Records from a dataset:
++++++++++

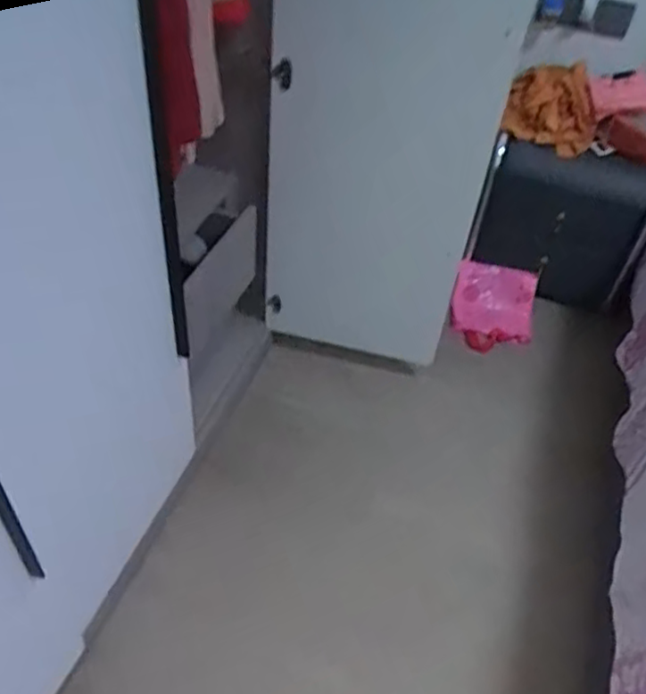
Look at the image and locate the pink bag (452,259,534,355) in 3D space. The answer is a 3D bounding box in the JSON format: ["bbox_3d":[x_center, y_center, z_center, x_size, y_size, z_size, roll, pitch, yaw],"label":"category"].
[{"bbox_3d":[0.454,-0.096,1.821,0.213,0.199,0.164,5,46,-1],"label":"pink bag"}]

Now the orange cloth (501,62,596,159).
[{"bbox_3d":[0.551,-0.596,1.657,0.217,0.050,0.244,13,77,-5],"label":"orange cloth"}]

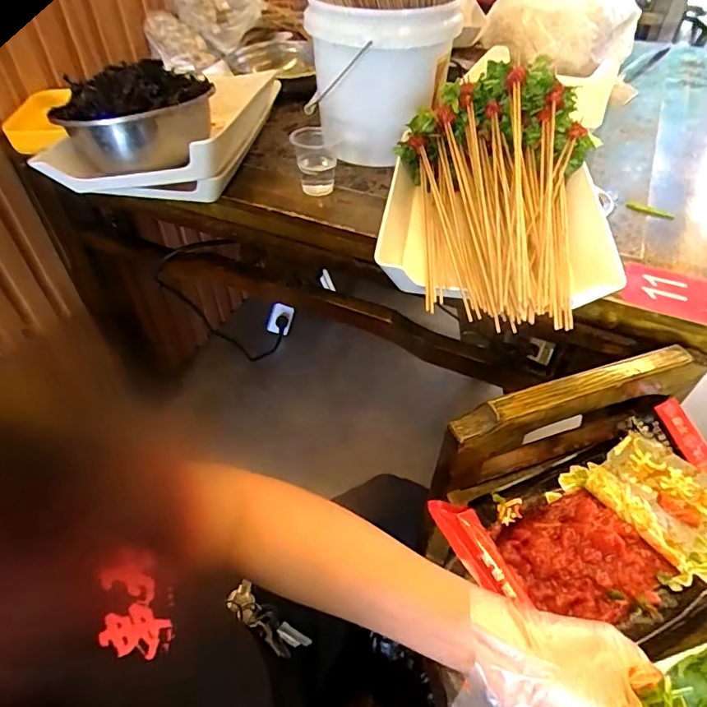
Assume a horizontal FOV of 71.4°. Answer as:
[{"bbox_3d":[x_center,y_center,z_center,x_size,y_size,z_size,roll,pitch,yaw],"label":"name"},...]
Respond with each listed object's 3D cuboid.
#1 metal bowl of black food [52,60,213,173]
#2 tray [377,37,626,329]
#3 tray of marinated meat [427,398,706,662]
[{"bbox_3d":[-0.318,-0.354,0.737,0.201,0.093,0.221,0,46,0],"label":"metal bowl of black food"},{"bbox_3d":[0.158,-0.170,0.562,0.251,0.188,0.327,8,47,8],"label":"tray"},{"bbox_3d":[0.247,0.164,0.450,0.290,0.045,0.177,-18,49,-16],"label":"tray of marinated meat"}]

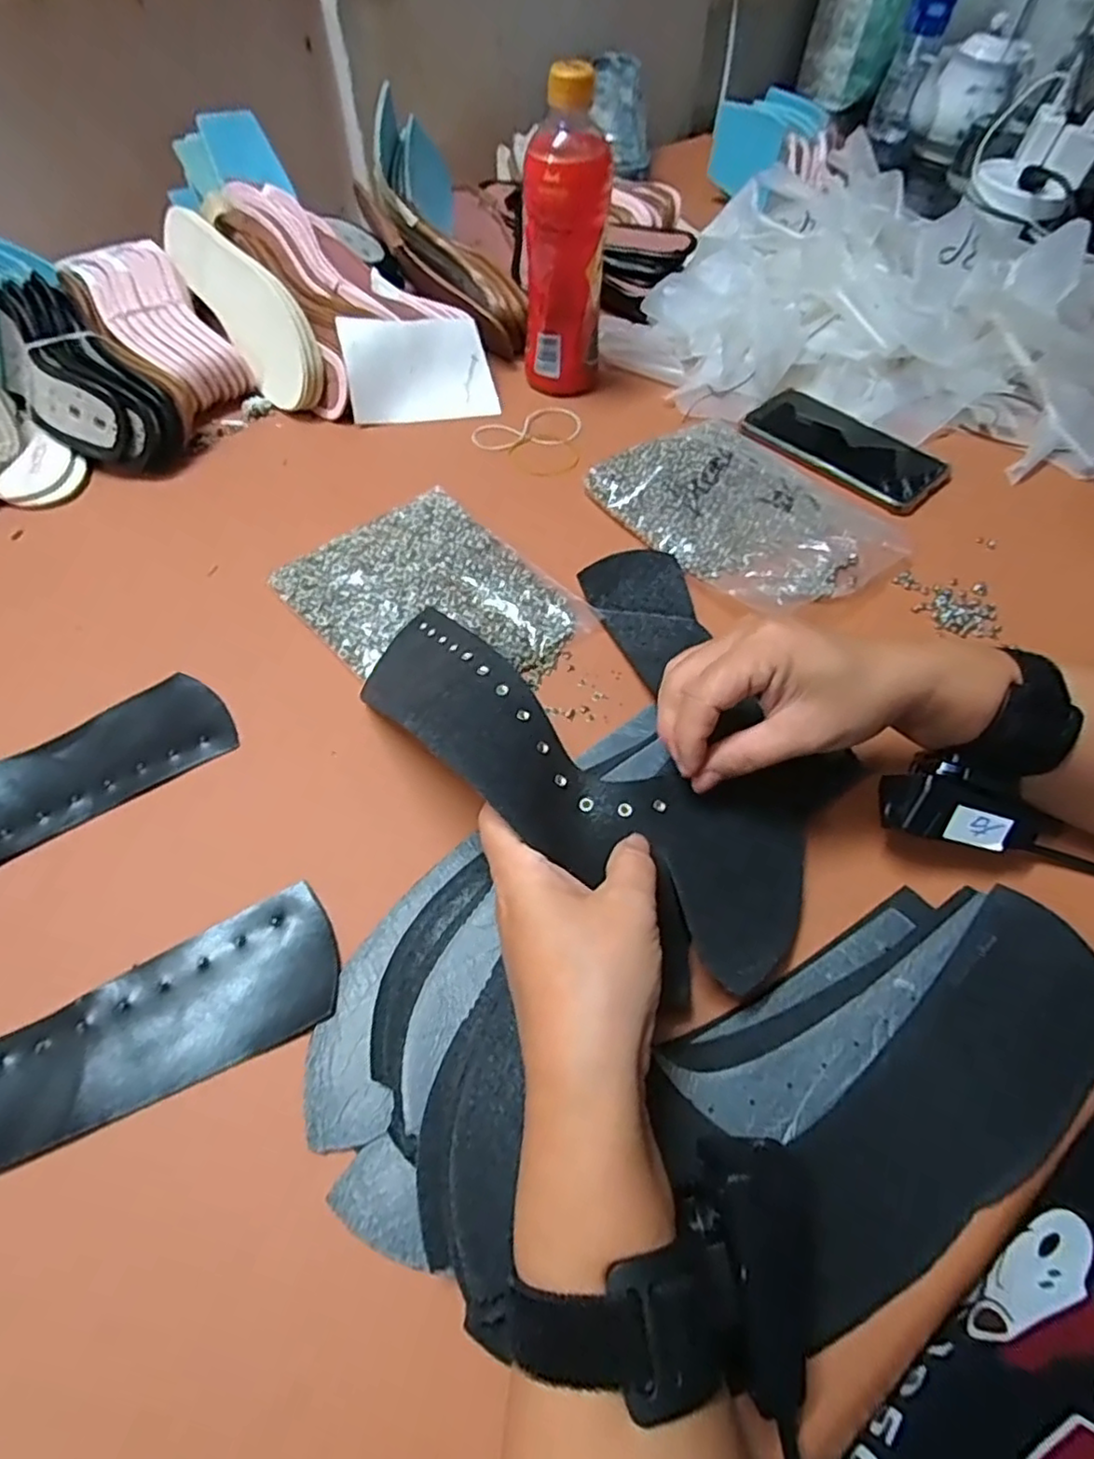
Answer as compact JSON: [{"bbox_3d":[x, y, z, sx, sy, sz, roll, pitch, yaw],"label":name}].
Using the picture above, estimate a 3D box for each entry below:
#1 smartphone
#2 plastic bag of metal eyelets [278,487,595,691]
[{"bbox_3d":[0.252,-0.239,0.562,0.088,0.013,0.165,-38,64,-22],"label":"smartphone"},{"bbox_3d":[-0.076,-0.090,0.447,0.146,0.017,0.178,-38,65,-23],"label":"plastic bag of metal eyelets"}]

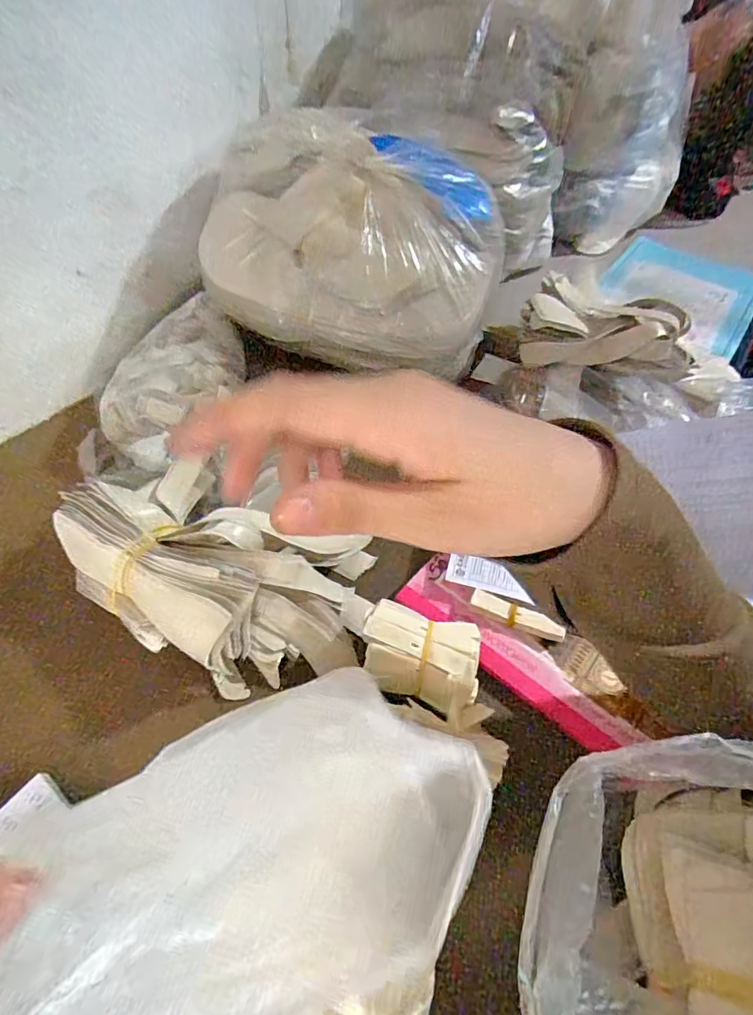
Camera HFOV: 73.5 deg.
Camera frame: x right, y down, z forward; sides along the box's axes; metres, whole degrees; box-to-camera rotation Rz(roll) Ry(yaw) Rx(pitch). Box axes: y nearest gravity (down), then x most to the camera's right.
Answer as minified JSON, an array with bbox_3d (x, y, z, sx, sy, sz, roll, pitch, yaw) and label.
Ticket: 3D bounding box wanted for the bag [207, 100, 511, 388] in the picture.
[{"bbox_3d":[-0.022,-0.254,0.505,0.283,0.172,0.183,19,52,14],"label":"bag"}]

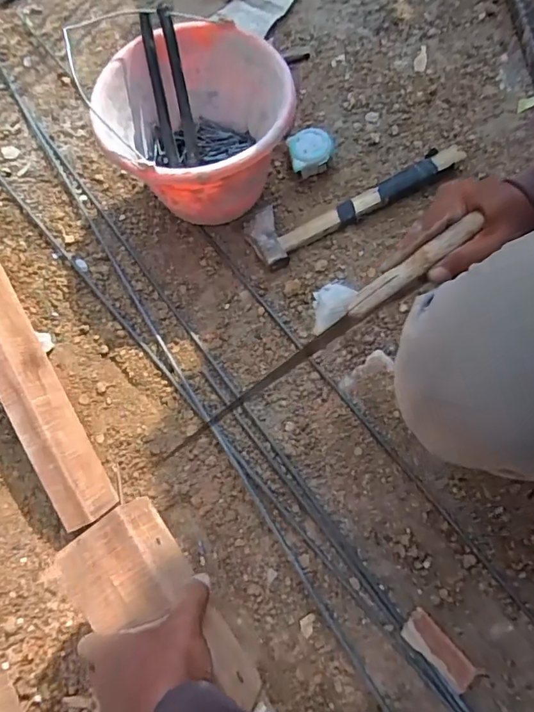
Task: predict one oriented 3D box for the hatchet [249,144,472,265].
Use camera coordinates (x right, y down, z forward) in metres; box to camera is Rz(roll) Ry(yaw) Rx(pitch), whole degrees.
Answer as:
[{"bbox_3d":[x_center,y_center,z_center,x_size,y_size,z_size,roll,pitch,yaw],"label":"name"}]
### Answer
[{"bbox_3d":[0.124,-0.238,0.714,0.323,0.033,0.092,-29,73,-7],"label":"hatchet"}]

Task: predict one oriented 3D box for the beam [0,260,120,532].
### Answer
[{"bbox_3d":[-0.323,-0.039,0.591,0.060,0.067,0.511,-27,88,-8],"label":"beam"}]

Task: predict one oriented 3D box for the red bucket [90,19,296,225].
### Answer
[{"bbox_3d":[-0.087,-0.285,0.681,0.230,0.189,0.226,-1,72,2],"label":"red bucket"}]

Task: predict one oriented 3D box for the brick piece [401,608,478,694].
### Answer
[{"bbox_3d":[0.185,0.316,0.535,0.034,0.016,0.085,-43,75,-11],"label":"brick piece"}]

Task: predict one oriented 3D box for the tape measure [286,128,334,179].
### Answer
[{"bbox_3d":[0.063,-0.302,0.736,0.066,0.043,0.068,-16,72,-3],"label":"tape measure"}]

++++++++++

## [Instructions to follow]
From the line containing "Task: predict one oriented 3D box for the brick" through the last line of the records, output each line exactly and nothing more.

## [Answer to this exercise]
Task: predict one oriented 3D box for the brick piece [401,608,478,694].
### Answer
[{"bbox_3d":[0.185,0.316,0.535,0.034,0.016,0.085,-43,75,-11],"label":"brick piece"}]

Task: predict one oriented 3D box for the tape measure [286,128,334,179].
### Answer
[{"bbox_3d":[0.063,-0.302,0.736,0.066,0.043,0.068,-16,72,-3],"label":"tape measure"}]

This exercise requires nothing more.